If Identicals is concerned with the multiple variant identities that make up a self, Gene Ivery’s Tourbillon is instead preoccupied with the strange fixity of identity that comes with immortality. Ever since a genetic experiment in 1932 left Daniela (Cortney Palm) stuck in her youth, she has, over the passing decades, lost all sense of passion and purpose – a condition not helped by the sheltered existence she has been encouraged to lead by a family that may not always have her best interests at heart. Presented with the possibility of both an outside lover and an antidote to her everlasting life, Daniela is not sure who she can trust as she must make what is her first momentous decision in a very long time. Again, as with Identicals, there are the barebones of genre furnishings (world-changing science, cloak-and-dagger intrigue, dynastic tragedy) on offer here, but for the most part Tourbillon is more interested in viewing the ephemerality of human endeavour from the perspective of eternity. Ivery shoots Daniela’s experience with a naturalism that matches the quotidian quality found in her audio diary entries, while simultaneously capturing her ever-adolescent disconnection from the norms of chronology through a fragmentary, time-leaping narrative structure (even if our last glimpse of Daniela has her walking a linear path into an unknown and possibly endless future).

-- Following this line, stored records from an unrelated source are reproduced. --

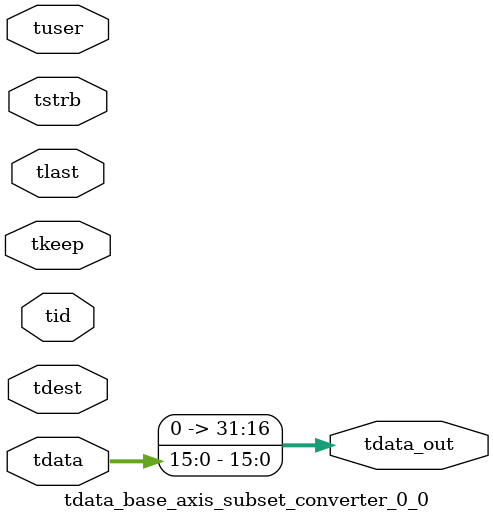
<source format=v>


`timescale 1ps/1ps

module tdata_base_axis_subset_converter_0_0 #
(
parameter C_S_AXIS_TDATA_WIDTH = 32,
parameter C_S_AXIS_TUSER_WIDTH = 0,
parameter C_S_AXIS_TID_WIDTH   = 0,
parameter C_S_AXIS_TDEST_WIDTH = 0,
parameter C_M_AXIS_TDATA_WIDTH = 32
)
(
input  [(C_S_AXIS_TDATA_WIDTH == 0 ? 1 : C_S_AXIS_TDATA_WIDTH)-1:0     ] tdata,
input  [(C_S_AXIS_TUSER_WIDTH == 0 ? 1 : C_S_AXIS_TUSER_WIDTH)-1:0     ] tuser,
input  [(C_S_AXIS_TID_WIDTH   == 0 ? 1 : C_S_AXIS_TID_WIDTH)-1:0       ] tid,
input  [(C_S_AXIS_TDEST_WIDTH == 0 ? 1 : C_S_AXIS_TDEST_WIDTH)-1:0     ] tdest,
input  [(C_S_AXIS_TDATA_WIDTH/8)-1:0 ] tkeep,
input  [(C_S_AXIS_TDATA_WIDTH/8)-1:0 ] tstrb,
input                                                                    tlast,
output [C_M_AXIS_TDATA_WIDTH-1:0] tdata_out
);

assign tdata_out = {tdata[15:0]};

endmodule


</source>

I’ve reserved my two festival favourites till last. If Blade Runner (1982), in its various cuts, has proved to be one of science-fiction cinema’s most influential works on memory and mortality, then Ion de Sosa’s Androids Dream, drawn from Philip K. Dick’s 1968 source novel Do Androids Dream Of Electric Sheep?, represents a strikingly improbable reimagining. The year may, as text at the beginning baldly states, be 2052, but Androids Dream has been shot on outmoded 16mm and in concomitant, decidedly oldschool academy ratio – and its urban location is not some gaudy future-noir metropolis, but the very recognisable high-rise of Benidorm, a once modernist city which has already seen better days. Here everything comes inscribed with a use-by date – and as the camera, pursuing a style mid-way between city-symphony documentary and family video, tracks ordinary people (workers, shoppers, a gay would-be smuggler, a young family) engaged in mundane activities, we see them shot down, one by one and without mercy, by a bounty hunter (Manolo Marín) eager to purchase for himself one of the last sheep in existence. “What if it dies? What guarantee do I have?”, our murderous antihero asks the animal saleswoman, in words that resonate across time and space with Blade Runner‘s repeated line, “It’s a shame she won’t live – but then again, who does?” It is a memento mori in a film where death comes, swiftly and suddenly, to everyone, and where the future represents little fundamental advance on the past.

embers1-2

Best of all, and also concerned with memory, is Claire Carré’s Embers, which envisages a post-apocalyptic society stripped of all working memory by a pandemic virus. A couple must rebuild their forgotten relationship every day. A man with no meaningful reference points tries to explain time and space to a child with no language – and, upon finding a discarded umbrella, launches into the dance sequence from Singin’ In The Rain (1952) with no idea why. A young thug is caught in a cycle of violence in which he is as much victim as perpetrator. An ageing academic creates a semblance of normalcy through reading and routine, and even tries to impart his knowledge to a younger stranger. And an adolescent woman – who has, since the outbreak, been living with her father in a minimalist bunker-cum-treasurehouse – longs for raw world experience to complement her perfect recall.Whether Embers is regarded as an Alzheimer’s allegory or a broader investigation into the place of memory in our individual and cultural identity, Carré weaves from her ensemble amnesiapocalypse a reflection of the human condition as philosophically compelling as it is emotionally intelligent, while celebrating our species’ tenacious resilience, and optimistically implying that a flame can again be fanned from any embers. No other film has either moved or provoked me as much this year.